In this post, we will review how to create a DataFrame in Spark using the Scala API.

Create a DataFrame with Scala

The Spark DataFrame is inspired by the equivalent pandas DataFrame. A DataFrame is Spark is like a distributed in-memory table with named columns and schemas [1]. Similar to an RDD, a DataFrame is also immutable and Spark keeps a lineage of all the transformations.
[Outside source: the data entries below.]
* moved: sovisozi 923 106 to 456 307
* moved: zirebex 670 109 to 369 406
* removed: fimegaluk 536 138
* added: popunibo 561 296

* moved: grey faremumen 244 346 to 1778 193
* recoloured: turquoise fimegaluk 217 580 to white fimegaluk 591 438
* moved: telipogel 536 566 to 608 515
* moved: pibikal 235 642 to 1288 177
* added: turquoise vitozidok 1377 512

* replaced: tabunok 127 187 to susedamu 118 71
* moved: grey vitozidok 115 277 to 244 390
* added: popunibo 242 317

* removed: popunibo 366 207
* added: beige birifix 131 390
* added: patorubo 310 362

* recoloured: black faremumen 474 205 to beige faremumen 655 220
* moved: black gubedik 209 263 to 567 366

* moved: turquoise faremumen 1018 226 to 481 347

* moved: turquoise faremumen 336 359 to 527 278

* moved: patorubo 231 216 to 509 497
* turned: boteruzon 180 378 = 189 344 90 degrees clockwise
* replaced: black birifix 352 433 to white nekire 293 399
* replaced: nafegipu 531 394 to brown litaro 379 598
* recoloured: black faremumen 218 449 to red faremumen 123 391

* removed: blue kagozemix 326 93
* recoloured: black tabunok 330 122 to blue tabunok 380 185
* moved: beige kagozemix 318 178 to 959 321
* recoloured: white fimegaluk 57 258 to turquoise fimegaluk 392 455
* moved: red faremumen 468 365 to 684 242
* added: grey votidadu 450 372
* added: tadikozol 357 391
Thus, when we add or change the names and types of the columns, a new DataFrame is actually created.

package train.spark

import org.apache.spark.sql.SparkSession

object CreateDataFrame {

  
  def main(args: Array[String]) {
    
    val spark = SparkSession
    .builder()
    .appName("Spark DataFrame Demo")
    .getOrCreate()
    
    val csvFile = "/home/alex/qi3/learn_scala/scripts/spark/data/train.csv" 
    val df = spark.read.csv(csvFile)
    
    // print the schema
    df.printSchema()
   
  }
}

The output is

21/10/15 15:22:10 WARN Utils: Your hostname, LT-2R0620-101 resolves to a loopback address: 127.0.1.1; using 192.168.0.71 instead (on interface wlp58s0)
21/10/15 15:22:10 WARN Utils: Set SPARK_LOCAL_IP if you need to bind to another address
WARNING: An illegal reflective access operation has occurred
WARNING: Illegal reflective access by org.apache.spark.unsafe.Platform (file:/home/alex/MySoftware/spark-3.0.1-bin-hadoop2.7/jars/spark-unsafe_2.12-3.0.1.jar) to constructor java.nio.DirectByteBuffer(long,int)
WARNING: Please consider reporting this to the maintainers of org.apache.spark.unsafe.Platform
WARNING: Use --illegal-access=warn to enable warnings of further illegal reflective access operations
WARNING: All illegal access operations will be denied in a future release
21/10/15 15:22:11 WARN NativeCodeLoader: Unable to load native-hadoop library for your platform... using builtin-java classes where applicable
root
 |-- _c0: string (nullable = true)
 |-- _c1: string (nullable = true)
 |-- _c2: string (nullable = true)
 |-- _c3: string (nullable = true)
 |-- _c4: string (nullable = true)


Specify a schema

package train.spark

import org.apache.spark.sql.SparkSession
import org.apache.spark.sql.SQLContext
import org.apache.spark.sql.types._

import org.apache.spark.SparkContext
import org.apache.spark.SparkContext._
import org.apache.spark.SparkConf


object CreateDataFrame {

  
  def main(args: Array[String]) {
  
    val csvFile = "/home/alex/qi3/learn_scala/scripts/spark/data/train.csv" 
    val appName: String = "Spark DataFrame Demo"
    
    val conf = new SparkConf().setAppName(appName)
    val sc = new SparkContext(conf)
    val sqlContext = new SQLContext(sc)
    
    val customSchema = StructType(Array(
			StructField("mu-1", DoubleType, false),
  			StructField("mu-2", DoubleType, false),
	  		StructField("label", IntegerType, false)))
    
    // specify a schema
    val df_schema = sqlContext.read.format("csv")
    			  .option("delimiter",",")
    			  .schema(customSchema)
    			  .load(csvFile)
    			  
    df_schema.printSchema()	
    
    df_schema.groupBy("label").count().show()
    df_schema.show(5)
   
  }
}
root
 |-- mu-1: double (nullable = true)
 |-- mu-2: double (nullable = true)
 |-- label: integer (nullable = true)

+-----+-----+
|label|count|
+-----+-----+
| null|    1|
|    1|  185|
|    3|  185|
|    4|  185|
|    2|  185|
|    0|  185|
+-----+-----+

+-----+-----+-----+
| mu-1| mu-2|label|
+-----+-----+-----+
| null| null| null|
|22.91|28.54|    0|
|17.26|30.72|    0|
|17.05|31.08|    0|
|24.05|26.27|    0|
+-----+-----+-----+
only showing top 5 rows

References

  1. Jules S. Damji, Brooke Wenig, Tathagata Das, Denny Lee, Learning Spark. Lighting-fast data analytics, O’Reilly, 2nd Edition.